What has been uncovered puts Noah Fant’s limited playing time during the biggest moments of the 2018 season in a different light as well.
It felt like “big me, little you.” Heck of a thing to do when a division title is at stake.
— Scott Dochterman (@ScottDochterman) June 10, 2020
By naming Brian as the positional coaches of both Wadley and Fant, Kirk Ferentz was enabling a punitive environment against them.
So what is there to make of Brian Ferentz’s coaching career? His first stop was one borne of the Ferentz-Belichick-Pioli ‘95 Browns connection. He was hired onto Iowa at a time which pigeonholed the staff and has seen himself promoted through attrition with limited on-field success.
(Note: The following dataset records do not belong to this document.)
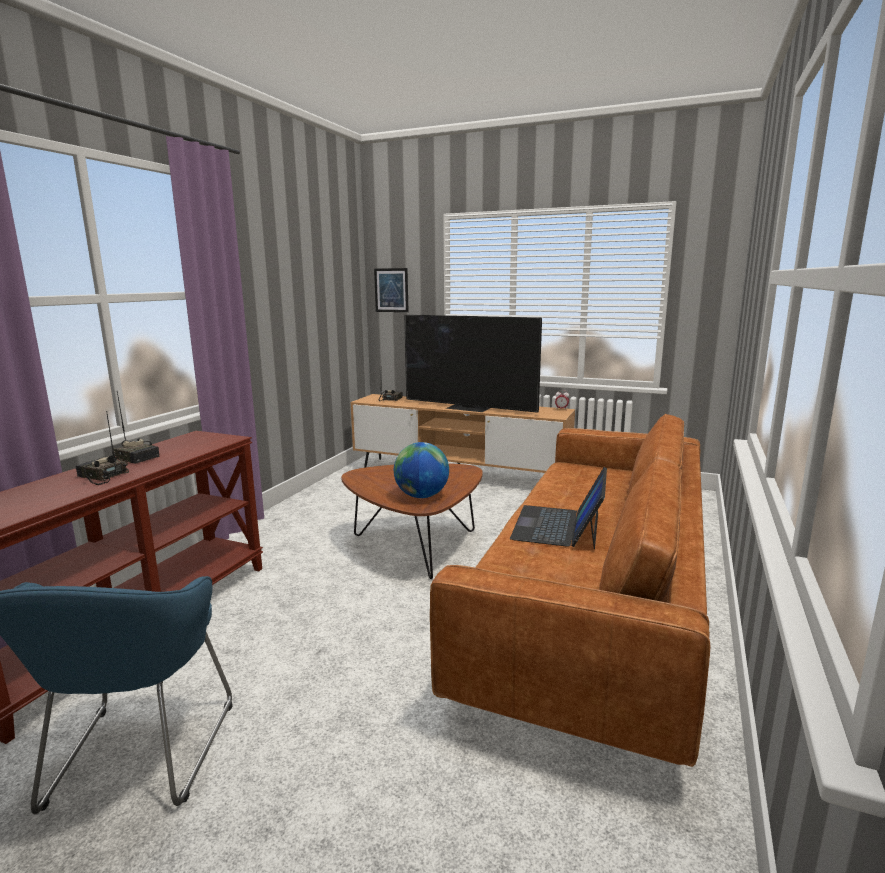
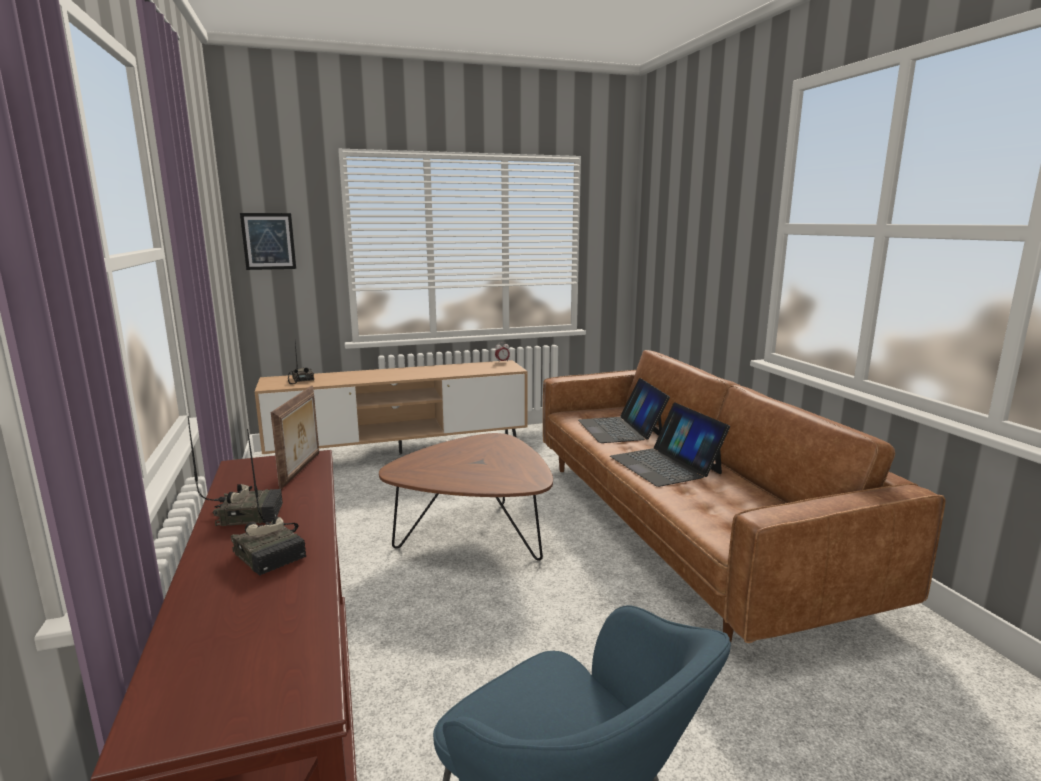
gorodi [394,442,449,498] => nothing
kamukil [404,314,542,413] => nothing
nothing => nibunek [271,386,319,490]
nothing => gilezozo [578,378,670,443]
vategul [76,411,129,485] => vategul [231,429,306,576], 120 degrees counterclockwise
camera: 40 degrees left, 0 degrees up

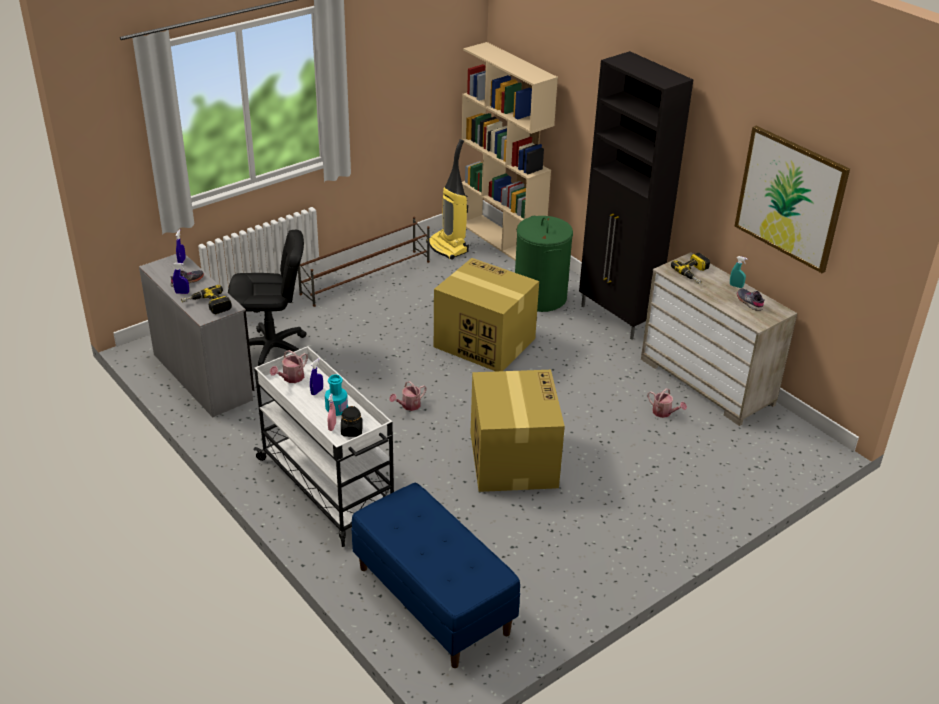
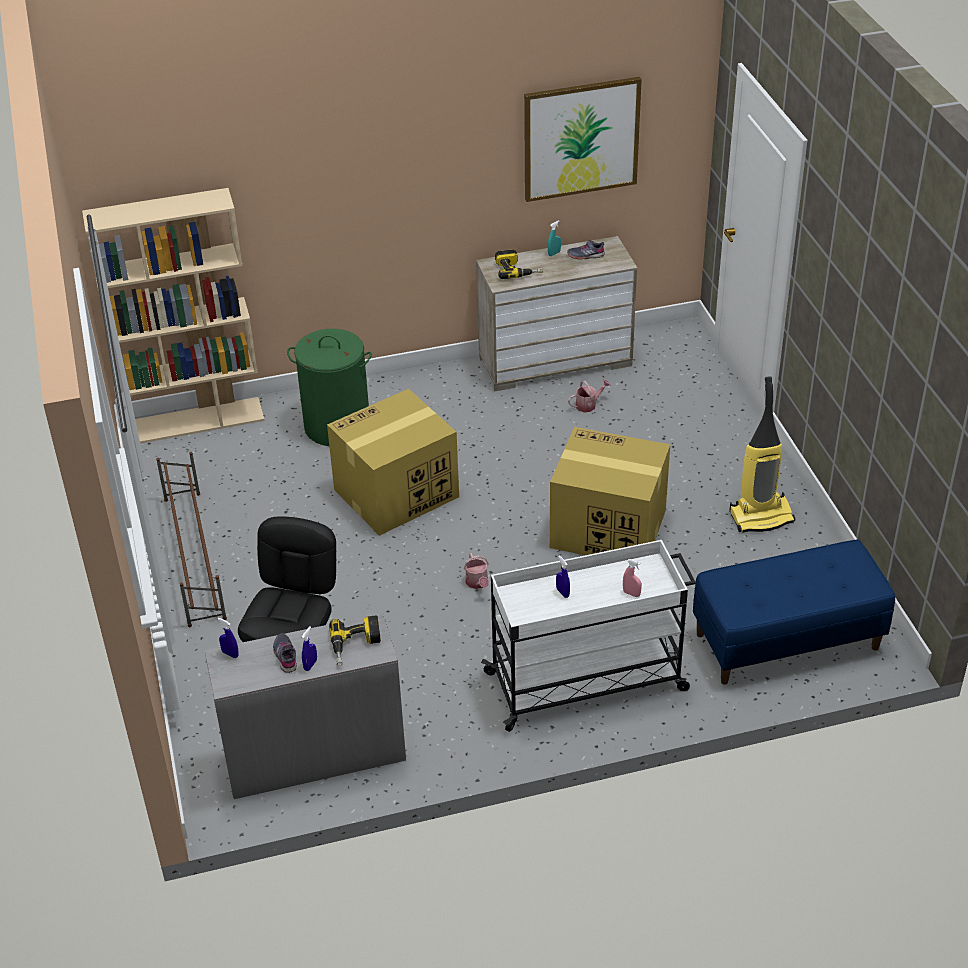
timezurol [270,350,308,383] => nothing
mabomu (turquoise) [325,374,348,416] => nothing
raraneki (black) [341,406,363,437] => nothing
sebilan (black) [579,51,693,340] => nothing
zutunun [426,139,469,260] => zutunun [729,376,795,533], moved
camera: 65 degrees left, 5 degrees up

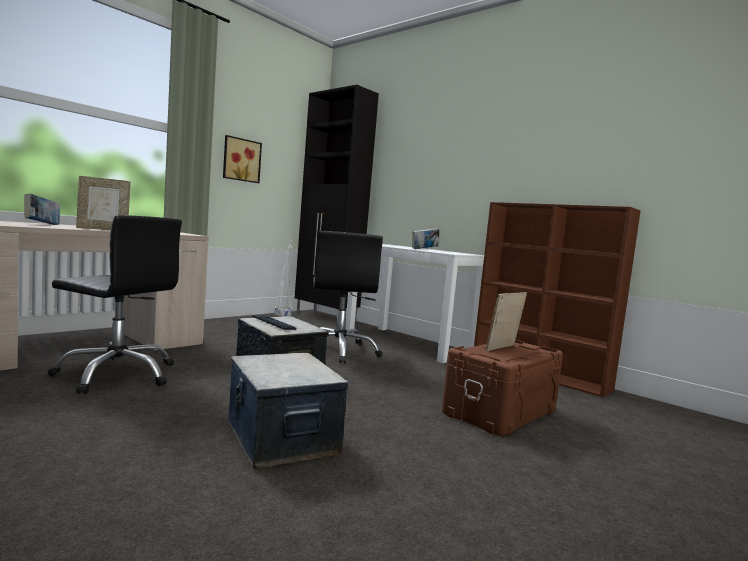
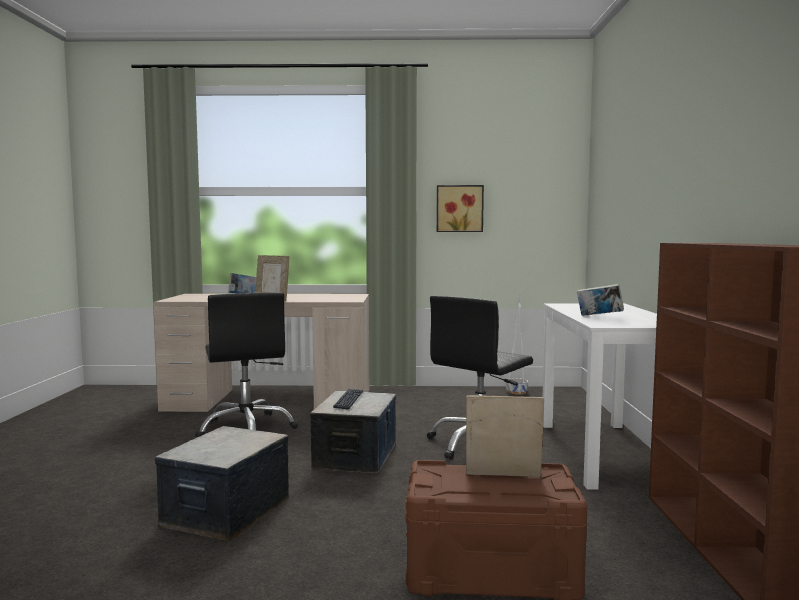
sebilan (black) [295,85,379,324] => nothing
camera: 50 degrees right, 0 degrees up

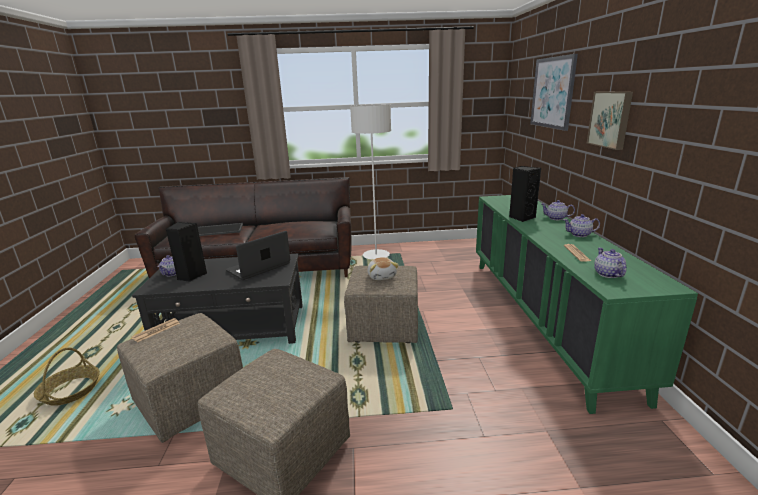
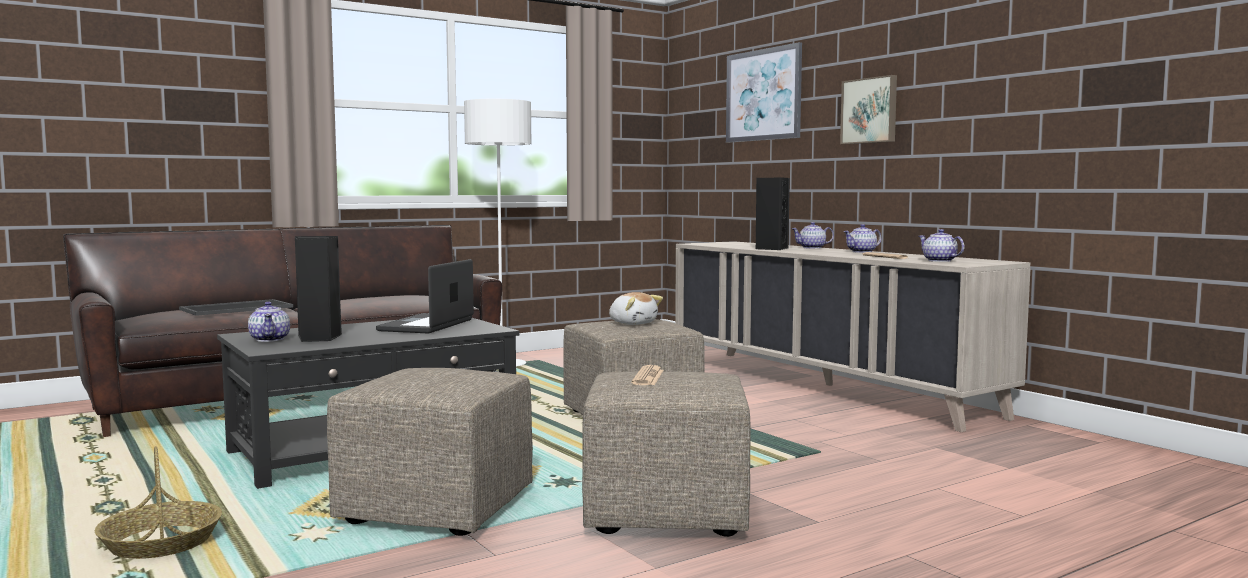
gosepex [132,318,180,343] => gosepex [631,365,664,385], moved
sebilan (green) [476,195,698,414] => sebilan (beige) [675,241,1030,432]
camera: 30 degrees left, 15 degrees down

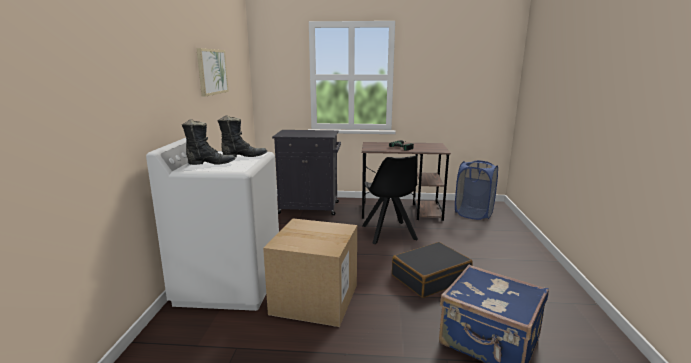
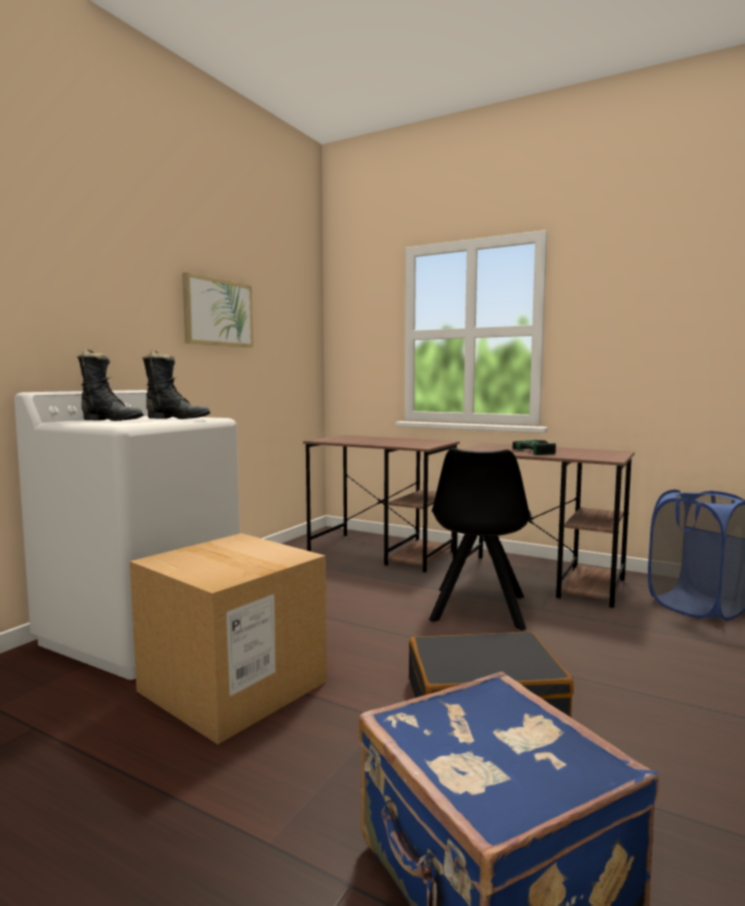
sebilan (black) [272,130,341,215] => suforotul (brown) [303,435,459,572]
camera: 25 degrees right, 10 degrees down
Brian’s behavior reads, at minimum, like a guy with a sophomoric sense of humor who thinks it’s okay to bully his subordinates. He’s added to an environment where his colleagues do not feel enabled to raise player concerns. He has displayed rare outbursts beyond reproach. In his near-twenty years around high-level football, he’s chosen Chris Doyle as his emotional role model, whose tactics have had him separated from Iowa.
His toxicity, even if it is unconscious, has negatively impacted those around him. Yet he has continually skirted consequences because his boss is his father who enabled his behavior and career.
Ahead of the independent investigation concluding, it’s worth wondering: will Kirk have to cover again for his son’s inadequacies?